▸ Given records:
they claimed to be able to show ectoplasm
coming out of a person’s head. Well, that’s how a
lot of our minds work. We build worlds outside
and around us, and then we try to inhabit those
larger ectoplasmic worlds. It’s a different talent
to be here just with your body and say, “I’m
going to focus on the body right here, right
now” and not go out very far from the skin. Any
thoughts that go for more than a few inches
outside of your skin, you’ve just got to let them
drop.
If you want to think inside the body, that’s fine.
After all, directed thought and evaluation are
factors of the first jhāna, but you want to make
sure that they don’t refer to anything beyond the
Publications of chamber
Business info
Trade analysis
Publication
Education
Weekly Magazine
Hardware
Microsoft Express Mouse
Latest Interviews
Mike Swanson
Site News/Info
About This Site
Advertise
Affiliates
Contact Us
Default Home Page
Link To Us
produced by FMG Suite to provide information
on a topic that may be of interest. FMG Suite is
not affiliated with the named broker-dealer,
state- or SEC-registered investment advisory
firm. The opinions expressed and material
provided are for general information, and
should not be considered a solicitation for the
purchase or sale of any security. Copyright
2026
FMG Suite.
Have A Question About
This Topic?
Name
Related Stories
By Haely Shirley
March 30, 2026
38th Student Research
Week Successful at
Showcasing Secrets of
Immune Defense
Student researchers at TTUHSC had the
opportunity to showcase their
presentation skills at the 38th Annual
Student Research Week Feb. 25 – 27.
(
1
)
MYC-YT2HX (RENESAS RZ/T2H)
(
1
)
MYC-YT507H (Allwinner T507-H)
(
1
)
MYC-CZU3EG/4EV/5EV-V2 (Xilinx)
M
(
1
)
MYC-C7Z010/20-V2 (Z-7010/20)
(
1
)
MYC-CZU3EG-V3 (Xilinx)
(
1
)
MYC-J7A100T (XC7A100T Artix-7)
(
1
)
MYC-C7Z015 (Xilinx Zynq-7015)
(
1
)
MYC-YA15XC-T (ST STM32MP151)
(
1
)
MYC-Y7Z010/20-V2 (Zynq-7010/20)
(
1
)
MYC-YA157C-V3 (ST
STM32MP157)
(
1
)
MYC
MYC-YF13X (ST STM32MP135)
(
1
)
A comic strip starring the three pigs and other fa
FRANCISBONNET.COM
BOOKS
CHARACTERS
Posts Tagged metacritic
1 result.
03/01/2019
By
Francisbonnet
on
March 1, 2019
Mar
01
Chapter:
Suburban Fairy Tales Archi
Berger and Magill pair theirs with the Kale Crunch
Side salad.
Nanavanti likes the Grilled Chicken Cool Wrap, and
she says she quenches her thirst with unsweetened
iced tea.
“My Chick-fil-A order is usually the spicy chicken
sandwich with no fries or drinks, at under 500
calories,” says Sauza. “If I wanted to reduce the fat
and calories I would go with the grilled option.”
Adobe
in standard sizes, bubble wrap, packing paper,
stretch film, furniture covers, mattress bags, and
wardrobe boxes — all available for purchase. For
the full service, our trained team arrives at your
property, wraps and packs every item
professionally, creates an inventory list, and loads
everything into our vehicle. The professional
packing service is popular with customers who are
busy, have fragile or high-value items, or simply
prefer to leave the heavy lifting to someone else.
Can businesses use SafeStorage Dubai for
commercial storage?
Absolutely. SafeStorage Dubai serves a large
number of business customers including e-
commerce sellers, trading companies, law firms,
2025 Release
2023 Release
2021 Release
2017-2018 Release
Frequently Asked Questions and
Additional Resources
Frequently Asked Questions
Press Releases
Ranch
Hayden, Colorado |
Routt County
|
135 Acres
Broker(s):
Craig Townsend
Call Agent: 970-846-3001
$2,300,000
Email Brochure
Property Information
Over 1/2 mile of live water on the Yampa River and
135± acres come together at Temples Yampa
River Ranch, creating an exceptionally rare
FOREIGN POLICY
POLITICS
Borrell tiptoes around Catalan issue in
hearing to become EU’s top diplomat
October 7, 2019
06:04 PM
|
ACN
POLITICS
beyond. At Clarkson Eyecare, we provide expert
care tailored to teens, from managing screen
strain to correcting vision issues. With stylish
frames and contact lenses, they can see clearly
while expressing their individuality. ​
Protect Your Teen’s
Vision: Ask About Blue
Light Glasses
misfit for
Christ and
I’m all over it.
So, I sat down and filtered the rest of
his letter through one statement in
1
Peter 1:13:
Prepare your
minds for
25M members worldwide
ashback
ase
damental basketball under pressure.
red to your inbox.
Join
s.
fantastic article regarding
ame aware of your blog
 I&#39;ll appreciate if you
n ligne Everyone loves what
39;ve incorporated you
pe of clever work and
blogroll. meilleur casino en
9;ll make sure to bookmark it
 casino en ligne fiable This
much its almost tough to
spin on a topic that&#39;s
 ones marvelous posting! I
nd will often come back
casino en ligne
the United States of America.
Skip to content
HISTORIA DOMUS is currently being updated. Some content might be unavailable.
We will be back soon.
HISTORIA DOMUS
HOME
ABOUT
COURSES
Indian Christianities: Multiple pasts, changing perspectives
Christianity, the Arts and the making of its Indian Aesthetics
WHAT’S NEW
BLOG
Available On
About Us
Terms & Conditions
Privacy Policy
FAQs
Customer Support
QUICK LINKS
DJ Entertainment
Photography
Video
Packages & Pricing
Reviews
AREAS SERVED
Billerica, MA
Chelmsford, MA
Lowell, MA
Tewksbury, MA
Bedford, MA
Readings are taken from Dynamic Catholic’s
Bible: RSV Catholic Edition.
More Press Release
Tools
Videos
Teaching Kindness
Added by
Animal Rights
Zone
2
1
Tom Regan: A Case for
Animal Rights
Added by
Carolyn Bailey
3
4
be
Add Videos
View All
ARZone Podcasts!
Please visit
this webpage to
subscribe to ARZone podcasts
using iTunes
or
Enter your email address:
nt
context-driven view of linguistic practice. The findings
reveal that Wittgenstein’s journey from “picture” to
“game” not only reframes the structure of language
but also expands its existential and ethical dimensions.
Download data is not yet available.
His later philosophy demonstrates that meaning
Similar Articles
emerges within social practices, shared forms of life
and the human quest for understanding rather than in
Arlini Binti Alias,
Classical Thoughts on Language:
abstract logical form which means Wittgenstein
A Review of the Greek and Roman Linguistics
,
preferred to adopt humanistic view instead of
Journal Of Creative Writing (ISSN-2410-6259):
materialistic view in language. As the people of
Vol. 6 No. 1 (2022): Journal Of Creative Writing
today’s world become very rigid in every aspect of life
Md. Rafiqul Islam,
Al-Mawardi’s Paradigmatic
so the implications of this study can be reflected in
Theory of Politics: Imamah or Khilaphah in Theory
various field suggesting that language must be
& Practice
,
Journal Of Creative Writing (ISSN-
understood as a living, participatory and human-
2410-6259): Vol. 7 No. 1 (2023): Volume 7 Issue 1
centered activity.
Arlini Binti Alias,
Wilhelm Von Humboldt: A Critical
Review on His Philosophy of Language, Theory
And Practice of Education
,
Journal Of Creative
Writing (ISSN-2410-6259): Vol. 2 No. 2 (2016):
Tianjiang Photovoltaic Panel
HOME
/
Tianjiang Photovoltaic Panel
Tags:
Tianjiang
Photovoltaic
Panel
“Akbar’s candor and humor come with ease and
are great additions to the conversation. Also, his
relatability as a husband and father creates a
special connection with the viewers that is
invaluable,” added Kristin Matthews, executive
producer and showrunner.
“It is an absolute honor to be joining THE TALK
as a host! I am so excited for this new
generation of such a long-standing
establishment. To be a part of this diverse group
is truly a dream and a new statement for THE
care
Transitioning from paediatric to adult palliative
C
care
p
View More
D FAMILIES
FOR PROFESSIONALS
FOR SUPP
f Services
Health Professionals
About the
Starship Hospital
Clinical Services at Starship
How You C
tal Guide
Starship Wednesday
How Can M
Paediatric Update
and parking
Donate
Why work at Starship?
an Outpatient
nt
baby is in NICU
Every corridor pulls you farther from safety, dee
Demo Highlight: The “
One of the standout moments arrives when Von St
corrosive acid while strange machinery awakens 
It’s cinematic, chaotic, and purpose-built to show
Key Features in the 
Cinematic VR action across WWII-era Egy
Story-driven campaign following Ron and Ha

▸ Exercise prompt:
List, word for word, each line above in which the word "become" appears.

▸ Answer for the task:
hearing to become EU’s top diplomat
today’s world become very rigid in every aspect of life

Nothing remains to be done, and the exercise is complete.